That highlighted part is what I think both articles are undermphasizing. Each over-inflates the presumed inaccessibility of video games to the novice by arguing that the "informed" quality is more important than persistence of goals. The first author does this to explain away her failure at grasping the mechanics, claiming that gamers must be vacant weirdos for pursuing the medium to the point of being good at it. The second author wants to spin that claim into a back-patting session, congratulating himself and others for being so darned special for getting enjoyment out of this stuff. Both are motivated by their biases while mistakenly thinking they're motivated by questions of skill (or lack thereof).Ivo wrote:There is a very important difference in that even though SOME movies and literature and other forms of art require information to be enjoyed / appreciated, basically ALL games, with few exceptions, can only be appreciated by someone who is informed or puts some non-trivial effort to learn.
Take the second author's comparison of the "thousands of hours of reading and studying [you need] to have a proper understanding of Proust or Derrida" to the time spent mastering DOTA 2 or Dwarf Fortress gameplay. These things are not even close to being equal, because a video game is designed to teach you what you need to know to succeed at it. It can't risk betting on your being a genius, so even if it's a challenging title, the keys to accomplishment are still built right in there. One's understanding of Proust and Derrida, by contrast, will be largely helped by reading works other than the source material, especially analytic works. Beating your head against a particular book is not going to lead you to sudden enlightenment in the same way that beating your head against a particular video game is.
I think gaming is more comparable to a skilled craft, like carpentry or metalworking. If you're observant, smart, and willing to experiment by trial-and-error, you will gain command of your tools and techniques in order accomplish something. A video game says, "Build a shelf," and then supplies you with all the machinery, raw materials, and tutorial projects you need to eventually get there. Not all finished shelves will be of similar quality, but so long as you dedicate yourself to the work, you'll finish the project in your own way.

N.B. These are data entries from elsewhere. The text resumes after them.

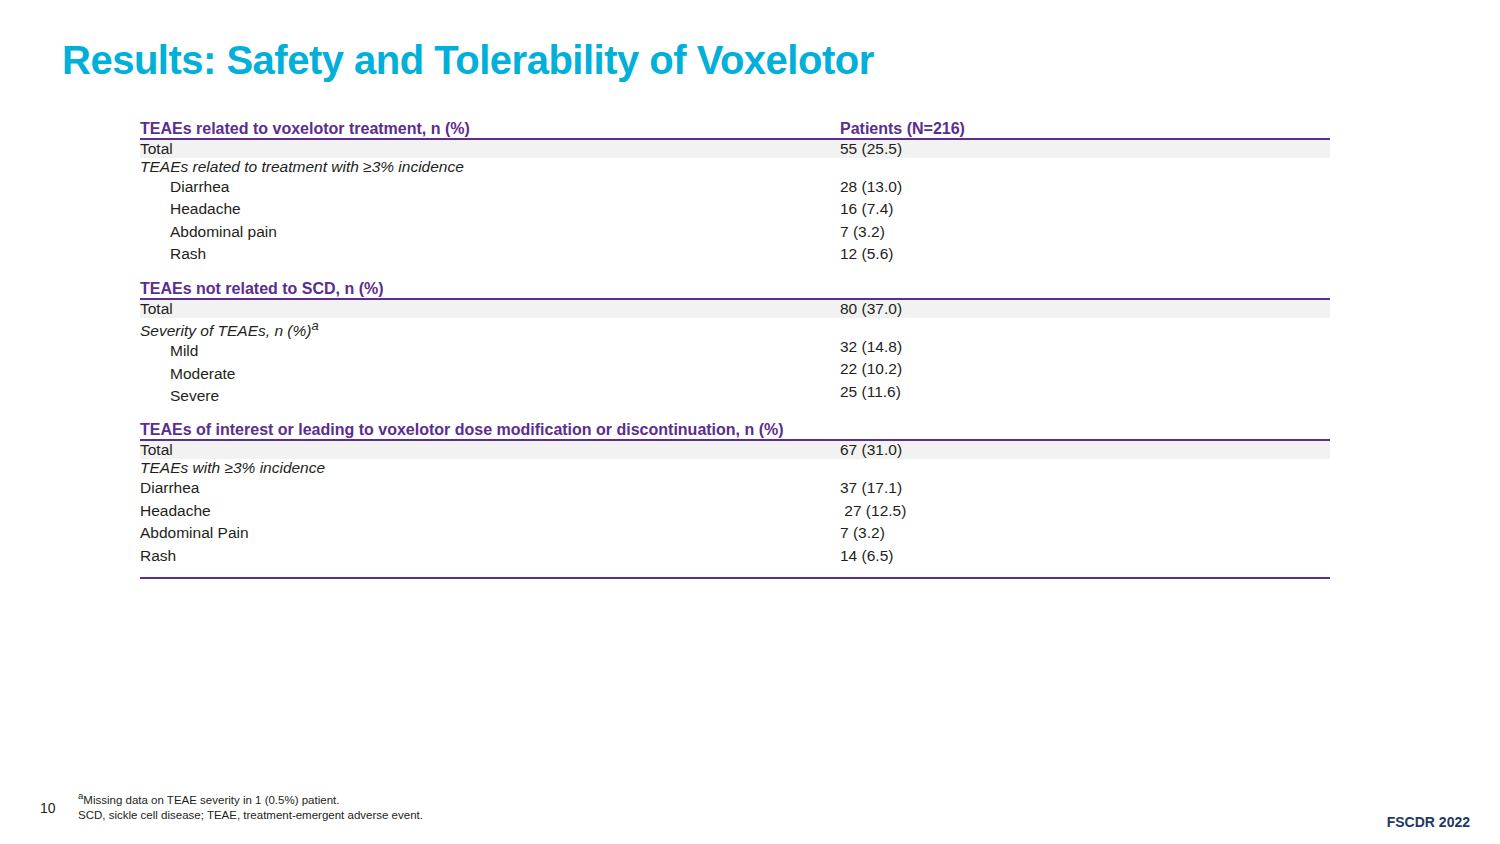Results: Safety and Tolerability of Voxelotor
| TEAEs related to voxelotor treatment, n (%) | Patients (N=216) |
| Total | 55 (25.5) |
| TEAEs related to treatment with ≥3% incidence Diarrhea Headache Abdominal pain Rash | 28 (13.0) 16 (7.4) 7 (3.2) 12 (5.6) |
| TEAEs not related to SCD, n (%) | |
| Total | 80 (37.0) |
| Severity of TEAEs, n (%) a Mild Moderate Severe | 32 (14.8) 22 (10.2) 25 (11.6) |
| TEAEs of interest or leading to voxelotor dose modification or discontinuation, n (%) | |
| Total | 67 (31.0) |
| TEAEs with ≥3% incidence Diarrhea Headache Abdominal Pain Rash | 37 (17.1) 27 (12.5) 7 (3.2) 14 (6.5) |
aMissing data on TEAE severity in 1 (0.5%) patient.
SCD, sickle cell disease; TEAE, treatment-emergent adverse event.
10
FSCDR 2022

I mean, I agree that more comprehensive and useful reviews are going to be written by seasoned gamers. But I'd also say that if it's hypothetically impossible for a substantial review to be written on a particular title by an persistent, open-minded non-gamer, then that title failed at its job. Non-gamers are more crippled by the "unproductivity" connotation that JT brought up in his excellent post than by their supposed innate ineptitude, in my opinion. I particularly wish that they themselves would stop buying into that myth.